Page 225 - Risale-i Nur - İşaratü'l-İcaz
P. 225
BİR MÜDÂFAA 227
Risale-i Nur, Erkân-ı İmaniyeyi ve Âyât-ı Kur'aniyeyi Tefsir
ederek öyle bir tarzda beyan eder ki; hiç bir münkir, hiç bir dinsiz, o
Hakikatları inkâr edemez. Hem riyazî bir kat'iyyetle isbat eder, göze
gösterir, Aklı doyurur, Letaifi kandırır; artık hiç bir İmanî ve Kur'anî
Hakikatı inkâra mecal kalmaz. Bundan dolayıdır ki; dinsizler, komünistler,
bu memlekette Risale-i Nur varken mel'unane fikirlerini saha-yı tatbike
koyamadıklarından ve bir Manevî Bekçi gibi Risale-i Nur daima
karşılarına çıktığından, Risale-i Nur'un her vecihle Neşrine sed çekmeyi
gaye edinmişlerdir.
Risale-i Nur, tahkikî İman Dersleri verir. Şakirdlerini her türlü
fenalıktan alıkoyar. Kalblere doğruluk aşılar. Onu hakkıyla anlayan, artık
fenalık yapamaz. Onun içindir ki, bugün memleketin her tarafındaki
Risale-i Nur Talebeleri, asayişin manevî muhafızı hükmündedirler.
Şimdiye kadar hiçbir hakikî Nur Talebesinde asayişe münafî bir hareket
görülmemiş, âdeta Nur Talebeleri zabıtanın manevî yardımcısı
olmuşlardır. Risale-i Nur Talebelerinin Rıza-i İlahîden başka, A'mal-i
Uhreviyeye müteveccih olmaktan gayrı düşünceleri yoktur. Şu halde
Risale-i Nur'a garazkâr tertibler hazırlayanlar, perde arkasındaki malûm
din düşmanlarından başka kimse değildir.
Yukarıdaki maruzatımızda birçok mahkemelerin beraet
kararlarının mevcudiyetini arzetmiştim.

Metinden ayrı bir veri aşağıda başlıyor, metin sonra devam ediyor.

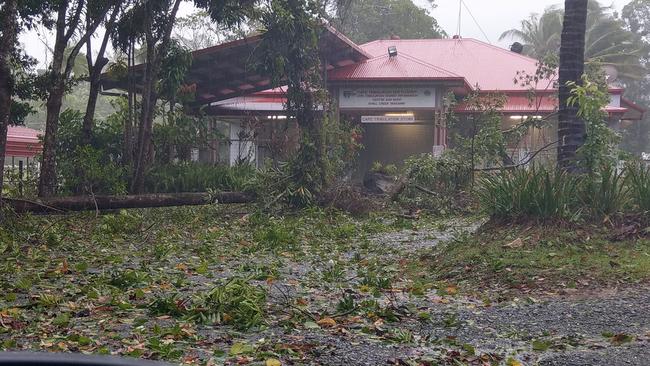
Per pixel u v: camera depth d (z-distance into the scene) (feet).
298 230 49.19
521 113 95.91
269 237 43.62
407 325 21.50
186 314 21.97
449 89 92.07
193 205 59.57
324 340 19.29
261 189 60.23
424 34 170.40
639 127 179.73
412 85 91.30
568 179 35.58
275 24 62.08
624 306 22.90
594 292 25.27
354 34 161.99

Elde edebildiğim tarih ve
numaralarını beyan ederek, o âdil ve yüksek mahkemelere milyonlar Nur
Şakirdleri namına minnetdarlığımızı bildirmek isterim. Umum Risalelerin
beraet ve iadesi hakkında Denizli Ağır Ceza Mahkemesinin
15/Haziran/1944 tarihli beraet kararıyla, İstanbul Eminönü Ağır Ceza
Mahkemesinin 1953 tarih ve 1951/137 esas ve 1952/27 kararıyla ki; geçen
celsede Sebilürreşad Gazetesi'nin takdim ettiğim nüshasında bildirilen
beraet kararıdır. Ayrıca mahkeme-i âlînize suret-i mahsusada arz ve
takdim ettiğim Asâ-yı Musa dâhil umum Risale-i Nur Külliyatının Mersin
Ağır Ceza Mahkemesinin 1954/17 esas 1954/421 karar ve 9/4/954 tarihli
beraet kararının mevcudiyetleri, mahkemelerin temininde olarak hiç bir
elin Risale-i Nur'a ilişmemesini tazammun ettiği halde, mestur
düşmanların hâinane faaliyetleriyle bu sefer de tahsisen Asâ-yı Musa
kasdedilerek âdil ve yüksek mahkemeye gelmiş bulunuyoruz.
Risale-i Nur, İman-ı Billah ile Tevhidi en yüksek derecede,
Aynelyakîn ve Hakkalyakîn bir surette göze gösterip bütün letaifi A’zamî
derecede doyurmasıyla İmanı taklidden kurtarıp, Derece-i Tahkike
yükseltir. Asâ-yı Musa'da ise bu ulvî ve kudsî İman Dersi, en parlak bir
Surette, hem görülmemiş ihtişam ile isbat edildiğinden, yüzotuz cilde
yaklaşan Risale-i Nur Tefsirinin âdeta hülâsası hükmündedir.